All obligations of Semtech Corporation under the Prior Credit Agreement were unconditionally guaranteed by each of the Prior Guarantors and were secured by a first priority security interest in substantially all of the assets of Semtech Corporation and the Prior Guarantors, subject to certain customary exceptions.
Semtech Corporation and the Prior Guarantors were subject to customary covenants under the Prior Credit Agreement, including the maintenance of a minimum interest ratio of 3.50 to 1.00 and a maximum total consolidated leverage ratio of 3.00 to 1.00. Semtech Corporation and the Prior Guarantors were in compliance with such financial covenants as of October 30, 2016.
The Prior Credit Agreement also contained customary provisions pertaining to events of default. If any event of default had occurred, the principal, interest, and any other monetary obligations on all the then outstanding amounts could have become due and payable immediately.

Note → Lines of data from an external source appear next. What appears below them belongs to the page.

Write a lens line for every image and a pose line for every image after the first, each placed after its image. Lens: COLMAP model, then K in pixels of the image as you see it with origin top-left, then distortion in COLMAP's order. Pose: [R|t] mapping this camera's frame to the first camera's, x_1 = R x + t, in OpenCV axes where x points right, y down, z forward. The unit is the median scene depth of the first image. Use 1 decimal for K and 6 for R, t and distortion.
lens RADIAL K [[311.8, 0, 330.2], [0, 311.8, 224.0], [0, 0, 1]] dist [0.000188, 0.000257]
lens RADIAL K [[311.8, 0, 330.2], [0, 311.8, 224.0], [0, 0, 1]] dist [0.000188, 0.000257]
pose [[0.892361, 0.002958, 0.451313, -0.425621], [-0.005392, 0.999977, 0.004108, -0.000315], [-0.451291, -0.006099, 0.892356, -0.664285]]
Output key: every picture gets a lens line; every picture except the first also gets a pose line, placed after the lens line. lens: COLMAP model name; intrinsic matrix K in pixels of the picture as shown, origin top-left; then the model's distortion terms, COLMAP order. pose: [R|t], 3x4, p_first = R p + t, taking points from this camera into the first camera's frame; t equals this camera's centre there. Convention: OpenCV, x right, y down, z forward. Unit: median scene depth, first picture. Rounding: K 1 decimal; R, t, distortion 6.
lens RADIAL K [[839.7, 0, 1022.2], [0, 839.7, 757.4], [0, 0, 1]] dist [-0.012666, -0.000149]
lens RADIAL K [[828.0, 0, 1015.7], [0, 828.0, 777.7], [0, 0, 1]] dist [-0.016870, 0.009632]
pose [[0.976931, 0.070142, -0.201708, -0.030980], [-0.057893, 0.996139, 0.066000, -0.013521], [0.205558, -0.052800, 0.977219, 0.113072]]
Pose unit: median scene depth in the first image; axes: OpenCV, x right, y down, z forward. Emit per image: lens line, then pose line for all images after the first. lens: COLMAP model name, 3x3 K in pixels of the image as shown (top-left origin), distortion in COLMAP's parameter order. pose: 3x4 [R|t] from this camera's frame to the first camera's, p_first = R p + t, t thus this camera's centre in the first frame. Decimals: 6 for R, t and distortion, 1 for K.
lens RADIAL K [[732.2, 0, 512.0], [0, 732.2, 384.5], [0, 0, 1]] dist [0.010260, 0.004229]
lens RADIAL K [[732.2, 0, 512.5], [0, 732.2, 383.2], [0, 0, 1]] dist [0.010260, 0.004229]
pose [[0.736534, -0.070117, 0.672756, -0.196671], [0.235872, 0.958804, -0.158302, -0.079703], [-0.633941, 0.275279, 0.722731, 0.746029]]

On November 15, 2016, the Company, with each of its domestic subsidiaries as guarantors, entered into an amended and restated credit agreement (the “Amended and Restated Credit Agreement”) with the lenders referred to therein (the “Lenders”) and HSBC Bank USA, National Association, as administrative agent and as swing line lender and letter of credit issuer. The Amended and Restated Credit Agreement consists of a senior secured term A loan facility in the principal amount of $150.0 million and a senior secured revolving credit facility in the principal amount of $250.0 million, each of which is scheduled to mature in November 2021. The Amended and Restated Credit Agreement amended and restated the Prior Credit Agreement that was scheduled to mature in May of 2018 (see Note 20 for discussion regarding Subsequent Events).